Request: Whenever a line below holds the word "ProjectId", count it; then give the total and nothing else.

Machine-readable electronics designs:
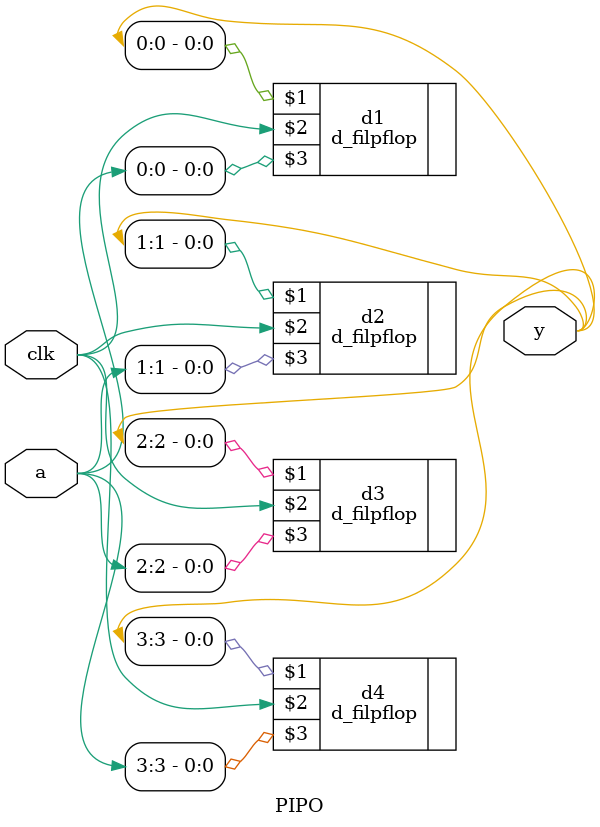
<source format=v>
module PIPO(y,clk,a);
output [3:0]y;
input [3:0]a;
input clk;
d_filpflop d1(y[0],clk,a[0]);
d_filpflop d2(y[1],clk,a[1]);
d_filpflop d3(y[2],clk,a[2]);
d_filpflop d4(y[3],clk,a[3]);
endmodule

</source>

==

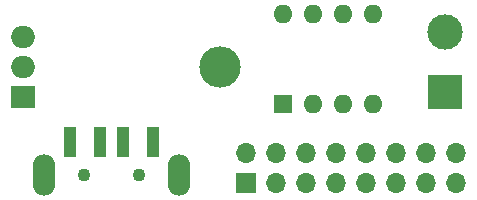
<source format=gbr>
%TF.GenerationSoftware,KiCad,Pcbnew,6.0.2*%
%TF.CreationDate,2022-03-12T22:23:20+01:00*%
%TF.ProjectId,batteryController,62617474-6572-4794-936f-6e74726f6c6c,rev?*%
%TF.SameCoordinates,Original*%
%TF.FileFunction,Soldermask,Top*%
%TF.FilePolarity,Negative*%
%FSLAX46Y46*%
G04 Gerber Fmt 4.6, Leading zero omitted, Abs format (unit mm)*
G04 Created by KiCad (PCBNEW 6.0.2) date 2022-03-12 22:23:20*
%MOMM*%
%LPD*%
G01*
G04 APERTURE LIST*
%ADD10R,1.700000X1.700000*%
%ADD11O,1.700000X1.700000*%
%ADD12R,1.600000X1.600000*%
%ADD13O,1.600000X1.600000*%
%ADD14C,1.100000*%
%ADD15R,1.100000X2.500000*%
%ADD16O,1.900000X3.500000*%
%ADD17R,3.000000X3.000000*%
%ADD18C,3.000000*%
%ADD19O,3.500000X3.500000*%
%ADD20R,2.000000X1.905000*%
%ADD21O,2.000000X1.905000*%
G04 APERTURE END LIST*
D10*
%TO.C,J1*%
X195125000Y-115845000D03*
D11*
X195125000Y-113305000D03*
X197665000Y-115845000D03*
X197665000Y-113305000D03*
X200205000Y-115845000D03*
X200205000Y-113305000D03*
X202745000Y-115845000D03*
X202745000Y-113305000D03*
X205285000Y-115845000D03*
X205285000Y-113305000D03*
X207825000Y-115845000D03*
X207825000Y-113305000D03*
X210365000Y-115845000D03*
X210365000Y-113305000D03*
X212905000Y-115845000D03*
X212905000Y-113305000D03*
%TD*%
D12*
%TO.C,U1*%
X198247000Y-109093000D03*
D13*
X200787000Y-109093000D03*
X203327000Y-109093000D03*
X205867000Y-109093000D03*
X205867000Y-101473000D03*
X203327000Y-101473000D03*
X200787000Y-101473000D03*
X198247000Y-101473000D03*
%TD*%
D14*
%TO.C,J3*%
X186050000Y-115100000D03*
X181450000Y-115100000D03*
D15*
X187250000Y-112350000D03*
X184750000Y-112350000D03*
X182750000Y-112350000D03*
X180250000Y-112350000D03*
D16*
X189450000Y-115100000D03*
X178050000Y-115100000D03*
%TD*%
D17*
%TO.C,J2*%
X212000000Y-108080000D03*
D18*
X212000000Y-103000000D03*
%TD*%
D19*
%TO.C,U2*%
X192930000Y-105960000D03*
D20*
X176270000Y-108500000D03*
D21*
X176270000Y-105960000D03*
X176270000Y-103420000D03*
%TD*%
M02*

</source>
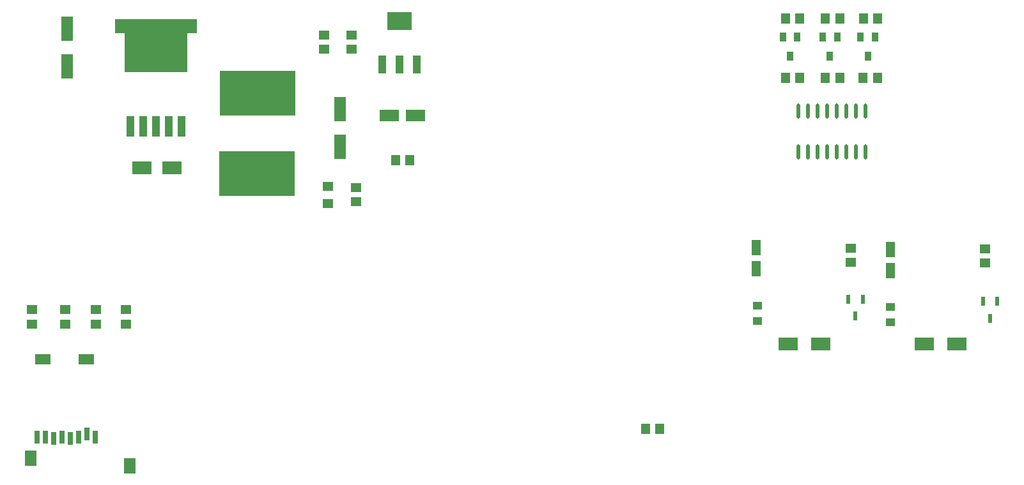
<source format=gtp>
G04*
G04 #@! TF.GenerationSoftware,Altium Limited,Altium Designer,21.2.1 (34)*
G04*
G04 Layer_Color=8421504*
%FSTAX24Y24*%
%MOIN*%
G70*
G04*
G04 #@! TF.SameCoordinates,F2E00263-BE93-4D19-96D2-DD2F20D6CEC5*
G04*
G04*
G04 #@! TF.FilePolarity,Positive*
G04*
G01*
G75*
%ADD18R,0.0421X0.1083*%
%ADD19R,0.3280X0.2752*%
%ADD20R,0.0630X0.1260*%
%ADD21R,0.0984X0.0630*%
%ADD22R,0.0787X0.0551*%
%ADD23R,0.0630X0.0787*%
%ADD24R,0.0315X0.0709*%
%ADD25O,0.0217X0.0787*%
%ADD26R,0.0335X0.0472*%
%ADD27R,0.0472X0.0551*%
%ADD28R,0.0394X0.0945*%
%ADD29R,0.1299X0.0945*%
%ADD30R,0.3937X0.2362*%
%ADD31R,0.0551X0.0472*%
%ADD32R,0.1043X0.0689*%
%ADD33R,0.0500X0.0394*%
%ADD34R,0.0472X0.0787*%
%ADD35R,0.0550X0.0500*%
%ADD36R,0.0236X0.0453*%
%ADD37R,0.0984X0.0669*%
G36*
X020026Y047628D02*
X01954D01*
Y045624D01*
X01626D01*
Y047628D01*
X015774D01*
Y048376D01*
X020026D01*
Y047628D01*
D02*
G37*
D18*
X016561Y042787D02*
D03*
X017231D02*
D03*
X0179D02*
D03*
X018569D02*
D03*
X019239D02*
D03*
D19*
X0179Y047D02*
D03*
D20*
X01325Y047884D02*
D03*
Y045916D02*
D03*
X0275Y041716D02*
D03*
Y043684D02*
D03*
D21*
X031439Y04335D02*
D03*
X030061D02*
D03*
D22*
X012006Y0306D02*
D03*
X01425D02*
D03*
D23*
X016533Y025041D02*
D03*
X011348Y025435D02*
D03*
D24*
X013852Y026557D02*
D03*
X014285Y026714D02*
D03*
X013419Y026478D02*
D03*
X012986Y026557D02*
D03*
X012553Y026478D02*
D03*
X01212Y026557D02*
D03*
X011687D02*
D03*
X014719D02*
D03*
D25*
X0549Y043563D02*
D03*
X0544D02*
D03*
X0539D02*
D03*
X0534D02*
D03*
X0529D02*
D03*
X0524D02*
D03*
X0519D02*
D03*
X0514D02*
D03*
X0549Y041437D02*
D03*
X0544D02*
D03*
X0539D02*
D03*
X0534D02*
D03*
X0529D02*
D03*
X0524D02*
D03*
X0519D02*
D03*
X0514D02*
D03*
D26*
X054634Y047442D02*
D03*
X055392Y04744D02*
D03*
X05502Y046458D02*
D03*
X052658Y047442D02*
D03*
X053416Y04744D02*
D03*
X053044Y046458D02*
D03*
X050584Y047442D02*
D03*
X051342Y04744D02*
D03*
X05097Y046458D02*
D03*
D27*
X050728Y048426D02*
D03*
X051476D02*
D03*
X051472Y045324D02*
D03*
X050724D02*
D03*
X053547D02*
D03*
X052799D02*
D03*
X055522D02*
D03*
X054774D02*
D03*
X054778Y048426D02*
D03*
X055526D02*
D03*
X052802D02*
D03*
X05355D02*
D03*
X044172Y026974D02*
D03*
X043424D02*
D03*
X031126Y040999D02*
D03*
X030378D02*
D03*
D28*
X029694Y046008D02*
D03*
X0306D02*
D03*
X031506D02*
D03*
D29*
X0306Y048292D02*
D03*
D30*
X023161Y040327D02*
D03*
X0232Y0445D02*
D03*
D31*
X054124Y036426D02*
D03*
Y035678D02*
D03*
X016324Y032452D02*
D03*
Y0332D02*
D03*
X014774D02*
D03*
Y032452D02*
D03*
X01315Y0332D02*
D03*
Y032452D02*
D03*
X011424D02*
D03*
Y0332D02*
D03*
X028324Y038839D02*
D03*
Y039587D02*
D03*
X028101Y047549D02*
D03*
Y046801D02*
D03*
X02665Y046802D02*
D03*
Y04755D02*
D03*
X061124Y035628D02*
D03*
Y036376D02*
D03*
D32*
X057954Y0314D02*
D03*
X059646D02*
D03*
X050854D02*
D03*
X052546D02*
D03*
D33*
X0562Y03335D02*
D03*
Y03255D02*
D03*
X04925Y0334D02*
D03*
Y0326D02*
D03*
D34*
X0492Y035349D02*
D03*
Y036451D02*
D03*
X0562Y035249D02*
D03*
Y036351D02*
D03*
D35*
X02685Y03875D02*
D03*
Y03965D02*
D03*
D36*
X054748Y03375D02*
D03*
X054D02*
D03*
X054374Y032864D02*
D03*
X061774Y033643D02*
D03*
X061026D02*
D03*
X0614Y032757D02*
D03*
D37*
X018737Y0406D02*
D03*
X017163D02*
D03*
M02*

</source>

---

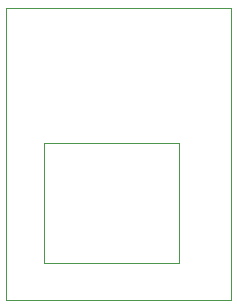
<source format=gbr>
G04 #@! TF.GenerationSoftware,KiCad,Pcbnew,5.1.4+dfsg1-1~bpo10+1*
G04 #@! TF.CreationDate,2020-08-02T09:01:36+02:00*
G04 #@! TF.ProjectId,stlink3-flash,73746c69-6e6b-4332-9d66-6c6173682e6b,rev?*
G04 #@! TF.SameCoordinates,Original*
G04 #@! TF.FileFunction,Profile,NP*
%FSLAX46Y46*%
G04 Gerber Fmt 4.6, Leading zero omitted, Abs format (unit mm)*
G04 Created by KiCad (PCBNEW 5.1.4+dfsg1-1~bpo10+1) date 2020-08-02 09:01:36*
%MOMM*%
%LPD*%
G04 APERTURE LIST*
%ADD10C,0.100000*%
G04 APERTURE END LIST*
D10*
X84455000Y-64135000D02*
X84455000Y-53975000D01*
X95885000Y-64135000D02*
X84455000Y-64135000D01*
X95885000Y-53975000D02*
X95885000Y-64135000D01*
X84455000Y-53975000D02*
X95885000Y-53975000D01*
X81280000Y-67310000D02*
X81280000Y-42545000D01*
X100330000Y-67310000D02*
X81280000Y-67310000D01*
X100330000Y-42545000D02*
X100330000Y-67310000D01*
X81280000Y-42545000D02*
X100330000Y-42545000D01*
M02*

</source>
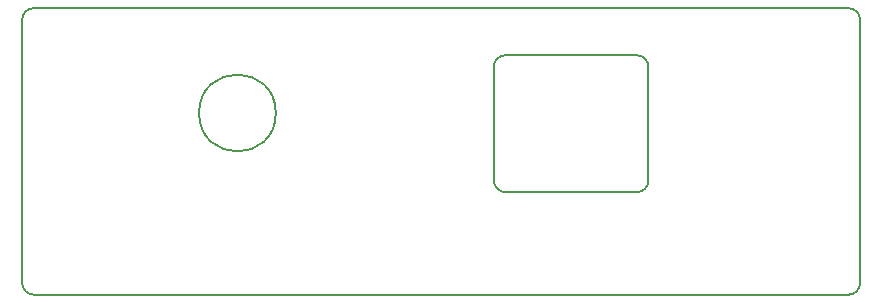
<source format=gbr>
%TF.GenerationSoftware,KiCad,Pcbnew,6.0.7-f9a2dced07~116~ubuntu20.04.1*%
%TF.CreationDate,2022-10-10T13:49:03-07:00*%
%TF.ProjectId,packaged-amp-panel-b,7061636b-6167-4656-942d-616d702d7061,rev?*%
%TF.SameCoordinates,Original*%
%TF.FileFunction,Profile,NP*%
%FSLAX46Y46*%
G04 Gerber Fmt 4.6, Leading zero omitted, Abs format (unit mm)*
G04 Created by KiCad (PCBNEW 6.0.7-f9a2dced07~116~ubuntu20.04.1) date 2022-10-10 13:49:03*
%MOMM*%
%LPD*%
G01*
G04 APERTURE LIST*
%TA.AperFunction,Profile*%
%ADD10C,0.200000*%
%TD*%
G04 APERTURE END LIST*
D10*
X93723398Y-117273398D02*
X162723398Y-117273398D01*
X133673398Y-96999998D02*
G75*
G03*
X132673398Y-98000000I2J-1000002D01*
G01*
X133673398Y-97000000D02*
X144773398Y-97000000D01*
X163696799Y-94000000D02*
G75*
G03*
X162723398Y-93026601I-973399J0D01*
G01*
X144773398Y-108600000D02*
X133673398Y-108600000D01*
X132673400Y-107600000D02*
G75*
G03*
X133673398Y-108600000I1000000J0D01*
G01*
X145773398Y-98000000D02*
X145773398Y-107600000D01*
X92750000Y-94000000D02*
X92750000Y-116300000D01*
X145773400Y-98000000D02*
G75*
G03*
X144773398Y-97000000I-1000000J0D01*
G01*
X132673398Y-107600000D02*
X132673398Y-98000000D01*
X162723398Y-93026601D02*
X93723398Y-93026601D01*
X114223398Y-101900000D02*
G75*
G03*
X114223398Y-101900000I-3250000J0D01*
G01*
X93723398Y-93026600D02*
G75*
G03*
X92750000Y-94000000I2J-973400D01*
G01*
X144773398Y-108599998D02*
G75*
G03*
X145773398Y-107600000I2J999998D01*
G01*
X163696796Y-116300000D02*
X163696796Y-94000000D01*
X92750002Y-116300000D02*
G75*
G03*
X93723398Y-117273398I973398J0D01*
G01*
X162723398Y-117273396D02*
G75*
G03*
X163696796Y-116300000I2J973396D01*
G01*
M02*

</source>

Reply: 3